Digital Gold: Shiny on the Outside, Risky on the Inside?

DSIJ Intelligence-6 / 14 Nov 2025/ Categories: Knowledge, Trending

Digital Gold: Shiny on the Outside, Risky on the Inside?

Digital gold may be convenient, but SEBI’s warning makes the core point clear: it is an unregulated product with no safety net.

Introduction: The Rise of Tap-and-Own Gold

Over the last decade, India has seen a flood of simplified investment products—one-tap SIPs, round-up investing, gamified rewards, and more. Riding this wave was “digital gold,” marketed as pure, 24-karat gold that you could buy instantly with as little as Rs 100. For a country that culturally treasures gold, this pitch worked brilliantly. As per ET Wealth, UPI transactions in digital gold jumped from about Rs 760 crore in January to nearly Rs 1,180 crore by August 2025.

But despite its shine, digital gold has structure-level flaws that most buyers don’t see.
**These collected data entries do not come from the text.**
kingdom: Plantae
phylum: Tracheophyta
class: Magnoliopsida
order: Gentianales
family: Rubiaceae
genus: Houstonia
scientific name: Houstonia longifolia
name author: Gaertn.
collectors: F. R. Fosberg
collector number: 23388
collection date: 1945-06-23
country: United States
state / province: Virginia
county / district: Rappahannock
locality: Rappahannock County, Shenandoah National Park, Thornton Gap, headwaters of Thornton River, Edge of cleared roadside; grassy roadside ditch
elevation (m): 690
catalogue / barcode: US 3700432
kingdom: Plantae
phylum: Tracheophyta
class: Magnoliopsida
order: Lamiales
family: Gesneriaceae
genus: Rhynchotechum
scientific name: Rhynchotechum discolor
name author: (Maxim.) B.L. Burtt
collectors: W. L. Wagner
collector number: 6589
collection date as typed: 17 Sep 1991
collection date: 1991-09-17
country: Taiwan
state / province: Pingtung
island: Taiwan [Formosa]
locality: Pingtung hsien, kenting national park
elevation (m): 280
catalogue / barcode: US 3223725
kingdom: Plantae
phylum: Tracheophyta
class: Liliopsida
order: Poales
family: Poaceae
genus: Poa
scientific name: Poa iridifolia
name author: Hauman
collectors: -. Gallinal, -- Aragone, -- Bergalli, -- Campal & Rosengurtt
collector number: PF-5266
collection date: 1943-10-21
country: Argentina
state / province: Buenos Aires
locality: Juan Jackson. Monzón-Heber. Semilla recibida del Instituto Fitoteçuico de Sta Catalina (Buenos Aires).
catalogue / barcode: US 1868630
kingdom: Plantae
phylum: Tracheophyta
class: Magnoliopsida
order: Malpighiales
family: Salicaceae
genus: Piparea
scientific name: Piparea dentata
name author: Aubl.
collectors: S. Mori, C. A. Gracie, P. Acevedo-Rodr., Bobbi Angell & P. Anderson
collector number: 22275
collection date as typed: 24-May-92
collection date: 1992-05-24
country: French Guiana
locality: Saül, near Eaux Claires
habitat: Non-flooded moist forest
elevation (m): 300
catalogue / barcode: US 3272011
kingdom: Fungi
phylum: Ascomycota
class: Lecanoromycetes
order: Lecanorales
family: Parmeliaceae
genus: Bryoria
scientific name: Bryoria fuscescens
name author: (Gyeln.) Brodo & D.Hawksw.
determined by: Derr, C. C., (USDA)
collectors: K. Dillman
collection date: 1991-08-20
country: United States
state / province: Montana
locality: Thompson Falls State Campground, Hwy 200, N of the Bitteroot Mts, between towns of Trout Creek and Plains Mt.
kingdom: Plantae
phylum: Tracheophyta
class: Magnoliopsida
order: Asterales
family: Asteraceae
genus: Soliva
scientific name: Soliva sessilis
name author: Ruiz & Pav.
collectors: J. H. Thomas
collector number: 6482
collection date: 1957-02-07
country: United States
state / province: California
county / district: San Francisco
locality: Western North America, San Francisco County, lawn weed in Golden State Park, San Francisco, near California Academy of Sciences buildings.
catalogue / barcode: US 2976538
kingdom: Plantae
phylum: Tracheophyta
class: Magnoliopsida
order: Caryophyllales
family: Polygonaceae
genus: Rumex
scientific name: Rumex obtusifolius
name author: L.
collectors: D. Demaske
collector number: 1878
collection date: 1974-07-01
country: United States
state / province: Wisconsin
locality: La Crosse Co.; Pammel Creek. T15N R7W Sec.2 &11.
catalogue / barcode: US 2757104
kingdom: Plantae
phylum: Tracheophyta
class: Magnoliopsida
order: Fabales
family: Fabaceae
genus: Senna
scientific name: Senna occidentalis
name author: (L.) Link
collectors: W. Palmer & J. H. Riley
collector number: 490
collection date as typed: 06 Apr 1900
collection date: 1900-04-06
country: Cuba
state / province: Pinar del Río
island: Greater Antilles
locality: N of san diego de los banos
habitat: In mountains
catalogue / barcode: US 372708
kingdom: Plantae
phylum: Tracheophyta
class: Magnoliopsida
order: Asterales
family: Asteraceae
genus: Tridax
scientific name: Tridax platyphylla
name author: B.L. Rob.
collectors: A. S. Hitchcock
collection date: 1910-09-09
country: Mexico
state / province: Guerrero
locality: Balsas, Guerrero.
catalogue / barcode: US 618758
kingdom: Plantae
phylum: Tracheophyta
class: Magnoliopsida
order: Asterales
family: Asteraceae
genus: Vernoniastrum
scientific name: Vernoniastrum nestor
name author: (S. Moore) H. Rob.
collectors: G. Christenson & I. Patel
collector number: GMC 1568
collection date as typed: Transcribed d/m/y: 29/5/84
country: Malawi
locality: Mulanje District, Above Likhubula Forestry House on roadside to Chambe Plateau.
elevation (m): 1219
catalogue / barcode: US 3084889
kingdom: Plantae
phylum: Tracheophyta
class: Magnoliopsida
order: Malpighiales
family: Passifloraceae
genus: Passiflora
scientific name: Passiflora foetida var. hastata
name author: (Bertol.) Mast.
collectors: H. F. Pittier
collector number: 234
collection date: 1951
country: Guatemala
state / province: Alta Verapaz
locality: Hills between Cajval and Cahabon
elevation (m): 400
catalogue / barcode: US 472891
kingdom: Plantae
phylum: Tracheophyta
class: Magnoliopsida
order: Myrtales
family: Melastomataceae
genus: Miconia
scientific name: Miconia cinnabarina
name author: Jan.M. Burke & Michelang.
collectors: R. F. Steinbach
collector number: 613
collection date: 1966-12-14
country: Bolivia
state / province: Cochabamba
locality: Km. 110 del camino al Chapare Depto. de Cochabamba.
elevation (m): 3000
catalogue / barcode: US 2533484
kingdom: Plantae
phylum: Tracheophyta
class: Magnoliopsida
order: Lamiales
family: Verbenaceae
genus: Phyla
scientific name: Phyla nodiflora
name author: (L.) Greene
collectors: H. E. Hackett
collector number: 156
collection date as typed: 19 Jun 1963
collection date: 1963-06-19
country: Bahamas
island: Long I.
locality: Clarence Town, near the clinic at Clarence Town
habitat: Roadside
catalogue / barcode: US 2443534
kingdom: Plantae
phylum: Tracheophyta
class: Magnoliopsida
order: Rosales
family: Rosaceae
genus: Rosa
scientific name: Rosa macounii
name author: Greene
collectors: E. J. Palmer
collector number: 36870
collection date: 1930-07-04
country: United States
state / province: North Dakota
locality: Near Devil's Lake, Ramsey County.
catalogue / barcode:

And that’s exactly why SEBI issued a strong caution note in November 2025. The message? Not all that glitters is gold—especially when it’s not regulated.

What SEBI Warned About

SEBI reminded investors that India already has regulated ways to invest in gold—Gold ETFs by Mutual Funds, electronic gold receipts (EGRs) tradable on exchanges, and gold-linked derivatives. These come with formal oversight, disclosure norms, custodians, trustees, and investor protection mechanisms.

Digital gold, on the other hand, is outside SEBI’s jurisdiction. It is not classified as a security, not a commodity derivative, and not regulated by any financial authority. The platforms selling it operate entirely on private contracts, meaning investor rights depend solely on what the company promises—nothing more.

If a digital gold platform shuts down, collapses, or mismanages assets, you have no regulatory system to fall back on. No depository. No trustee guarantee. No investor protection fund. You simply join the queue with all other creditors, hoping to recover your claim through lengthy civil proceedings.

Where the Real Risk Lies: Regulation (or the Lack of It)

When you buy a stock, it sits safely in your demat account with CDSL/NSDL—not with your broker. If the broker goes down, your shares remain untouched. Gold ETFs function similarly. They are supported by custodians, trustees, daily NAV disclosures, auditing frameworks, and strict separation of assets.

Digital gold looks similar but is entirely different beneath the interface. Any company can launch an app, partner with a vaulting entity, and sell digital gold. They may claim to hold gold on your behalf, but:

  • Is your gold segregated or pooled?
  • Do you own specific bars or just a portion of an undifferentiated bulk quantity?
  • Is the gold audited?
  • What happens if the company goes Bankrupt?

There are no mandatory answers. No standardization. No oversight. Your investment depends entirely on the platform’s credibility—not on law-backed protection.

This is classic counterparty risk: you’re betting that the platform you’re using will never fail.

The Pricing Problem: A Loss from Day One

Even if you trust the platform, digital gold carries structural cost disadvantages:

  1. 3 per cent GST: Legally, digital gold is treated like buying physical gold. So, every purchase attracts 3 per cent GST—instantly putting your investment in the negative.
  2. Wide Spreads: Unlike Gold ETFs that trade at transparent market prices, digital gold platforms set their own buy/sell quotes. Typically, the spread itself is another 2–3 per cent.

This means:

  • On a Rs 10,000 purchase, Rs 300 disappears as GST.
  • Another Rs 200–Rs 300 is lost to platform spreads.

You effectively start with Rs 9,400–Rs 9,500 worth of gold despite paying Rs 10,000.

Conclusion: A Shiny Shortcut That Isn’t Worth the Risk

Digital gold may be convenient, but SEBI’s warning makes the core point clear: it is an unregulated product with no safety net. If a platform collapses, your gold isn’t protected by SEBI, exchanges, depositories, or any regulated market mechanism.

If you genuinely want exposure to gold, regulated options like Gold ETFs or EGRs offer the same economic benefit—without counterparty risk, without opaque pricing, and without worrying about whether your gold actually exists in a vault.

In the long run, “easy” shouldn’t come at the cost of “unsafe.”